Folgendes bearbeiten:
1. Welche Schulfächer werden im Text über Schülerlabore als eher ungeliebt genannt? Zähle sie alle auf.
2. Schreib den Text über Schülerlabore im Anschluss an seinen letzten Satz weiter.

Dokument:
──────────

Die Hoffnung ist immer dieselbe. Das freie Experimentieren soll Appetit machen auf eher ungeliebte Fächer wie Physik, Mathematik oder Chemie – und zwar besser als es der naturwissenschaftliche Unterricht an den Schulen kann. Statt Formeln zu pauken, können die Schüler eigene Ideen verfolgen, experimentieren und sich selbstständig Zusammenhänge und Theorie erarbeiten.

Am Leibniz-Institut für die Pädagogik der Naturwissenschaften in Kiel haben Forscher die Wirkung von Schülerlaboren untersucht. Ihr Ergebnis: Die Motivation der Schüler für den Physik- und Chemieunterricht stieg durch den regelmäßigen Laborbesuch und das sogar über längere Zeit. Diese Untersuchung deckt sich mit anderen Studien, die zeigen, dass praxisnaher Unterricht die Begeisterung für Naturwissenschaften und Technik eher weckt als reine Theorie.

──────────

Gespeicherte Einträge
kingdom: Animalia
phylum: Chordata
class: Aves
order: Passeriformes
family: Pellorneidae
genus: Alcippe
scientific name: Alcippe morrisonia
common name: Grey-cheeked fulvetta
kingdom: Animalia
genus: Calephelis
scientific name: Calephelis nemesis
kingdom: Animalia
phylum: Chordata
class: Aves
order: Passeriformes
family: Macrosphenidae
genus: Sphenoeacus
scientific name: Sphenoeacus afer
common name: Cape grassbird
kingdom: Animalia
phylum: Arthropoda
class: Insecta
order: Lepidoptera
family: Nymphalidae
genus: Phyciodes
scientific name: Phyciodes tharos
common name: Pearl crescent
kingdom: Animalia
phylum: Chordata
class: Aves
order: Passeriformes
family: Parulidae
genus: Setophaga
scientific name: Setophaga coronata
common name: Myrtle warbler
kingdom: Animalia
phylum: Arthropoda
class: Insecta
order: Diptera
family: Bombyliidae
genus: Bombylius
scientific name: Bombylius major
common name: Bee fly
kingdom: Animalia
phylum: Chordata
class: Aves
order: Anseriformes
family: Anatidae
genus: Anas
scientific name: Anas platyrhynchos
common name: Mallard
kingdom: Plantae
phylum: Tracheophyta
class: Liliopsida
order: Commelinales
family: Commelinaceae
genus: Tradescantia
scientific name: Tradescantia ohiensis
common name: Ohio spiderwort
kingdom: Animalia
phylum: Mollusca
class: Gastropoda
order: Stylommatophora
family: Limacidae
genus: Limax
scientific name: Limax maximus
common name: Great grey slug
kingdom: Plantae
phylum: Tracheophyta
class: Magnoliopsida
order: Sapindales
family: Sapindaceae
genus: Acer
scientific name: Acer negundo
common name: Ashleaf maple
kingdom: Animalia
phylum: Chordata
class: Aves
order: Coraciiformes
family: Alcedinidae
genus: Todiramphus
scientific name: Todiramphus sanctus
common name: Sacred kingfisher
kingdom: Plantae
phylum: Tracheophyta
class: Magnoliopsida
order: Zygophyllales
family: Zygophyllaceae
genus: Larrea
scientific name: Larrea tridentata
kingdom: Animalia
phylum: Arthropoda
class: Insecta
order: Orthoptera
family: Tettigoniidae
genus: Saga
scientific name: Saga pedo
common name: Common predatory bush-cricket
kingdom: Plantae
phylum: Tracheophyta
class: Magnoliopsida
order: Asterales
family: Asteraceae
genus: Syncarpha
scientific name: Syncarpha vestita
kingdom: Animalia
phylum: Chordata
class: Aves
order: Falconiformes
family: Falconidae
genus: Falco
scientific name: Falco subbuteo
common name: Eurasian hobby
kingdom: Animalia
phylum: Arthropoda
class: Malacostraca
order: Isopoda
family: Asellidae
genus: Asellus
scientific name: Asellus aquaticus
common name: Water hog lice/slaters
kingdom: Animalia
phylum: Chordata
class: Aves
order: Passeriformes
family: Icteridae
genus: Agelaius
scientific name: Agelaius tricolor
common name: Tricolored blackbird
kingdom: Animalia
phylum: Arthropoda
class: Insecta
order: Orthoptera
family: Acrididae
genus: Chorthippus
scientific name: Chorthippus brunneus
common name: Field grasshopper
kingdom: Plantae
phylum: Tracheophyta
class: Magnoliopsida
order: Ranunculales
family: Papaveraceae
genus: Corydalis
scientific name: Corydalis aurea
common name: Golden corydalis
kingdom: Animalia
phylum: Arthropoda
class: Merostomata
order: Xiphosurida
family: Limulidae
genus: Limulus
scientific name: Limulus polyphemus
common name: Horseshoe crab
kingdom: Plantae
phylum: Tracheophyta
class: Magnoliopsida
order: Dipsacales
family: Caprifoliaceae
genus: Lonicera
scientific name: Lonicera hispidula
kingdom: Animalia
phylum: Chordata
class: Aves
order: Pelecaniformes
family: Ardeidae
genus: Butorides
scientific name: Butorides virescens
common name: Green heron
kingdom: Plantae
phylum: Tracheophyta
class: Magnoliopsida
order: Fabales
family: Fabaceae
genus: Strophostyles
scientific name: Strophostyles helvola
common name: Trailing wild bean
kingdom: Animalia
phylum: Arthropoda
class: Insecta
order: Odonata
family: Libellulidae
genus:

──────────

Antworten je Aufgabe:
1. Physik, Mathematik, Chemie

2.
Doch hinter dieser Erkenntnis und dem Boom der Schülerlabore steht auch ein Offenbarungseid des naturwissenschaftlichen Unterrichts. Für praktische Erfahrungen bleibt an vielen Schulen kaum noch Zeit. Die Lehrpläne wurden in den letzten zehn Jahren drastisch zusammengestrichen und die Stundentafeln sind zu starr. Selbst eine Doppelstunde ist kurz, wenn alle Utensilien für ein Experiment auf- und auch wieder abgebaut werden müssen. Und spätestens bei aufwendigeren Versuchen stoßen Schulen ohnehin an die Grenzen ihrer Ausstattung. An vielen Schulen fehlt es an passenden Fachkollegen in Chemie, Physik oder Mathematik. Diese Lücke mit den Angeboten von Hochschulen und Forschungseinrichtungen zu füllen, erscheint also gar nicht abwegig.

Zunehmend engagieren sich auch Lobbyverbände

Doch nicht immer sind nur öffentliche Bildungseinrichtungen die Träger der Schülerlabore. Zunehmend engagieren sich auch Stiftungen, Lobbyverbände und Unternehmen. Deutschland ist schon jetzt Spitzenreiter in Sachen privat organisierter Lernstätten.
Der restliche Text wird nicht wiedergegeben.